### EXERCISE PROMPT
When you repeat the entries below, keep each word exactly as it is and drop the pictures.

◆ ◆ ◆ ◆ ◆ ◆ ◆

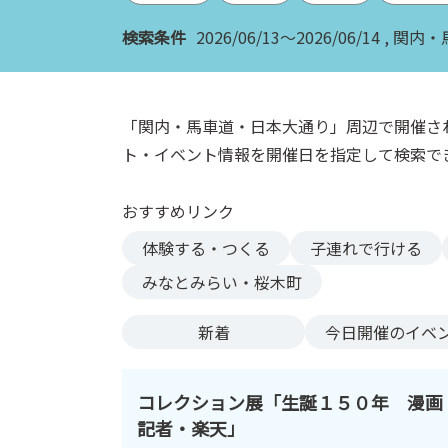
ン
検索条件
2026/06/13～2026/06/14
関内・
ク
へ
ス
キ
「関内・馬車道・日本大通り」周辺で開催さ
ッ
ト・イベント情報を開催日を指定して検索で
プ
記
おすすめリンク
事
本
体験する・つくる
子連れで行ける
体
みなとみらい・桜木町
へ
ス
新着
今日
開催のイベ
キ
ッ
プ
コレクション展「生誕１５０年 漫画
記者・楽天」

◆ ◆ ◆ ◆ ◆ ◆ ◆

### REPLY
ン
検索条件
2026/06/13～2026/06/14
関内・
ク
へ
ス
キ
「関内・馬車道・日本大通り」周辺で開催さ
ッ
ト・イベント情報を開催日を指定して検索で
プ
記
おすすめリンク
事
本
体験する・つくる
子連れで行ける
体
みなとみらい・桜木町
へ
ス
新着
今日
開催のイベ
キ
ッ
プ
コレクション展「生誕１５０年 漫画
記者・楽天」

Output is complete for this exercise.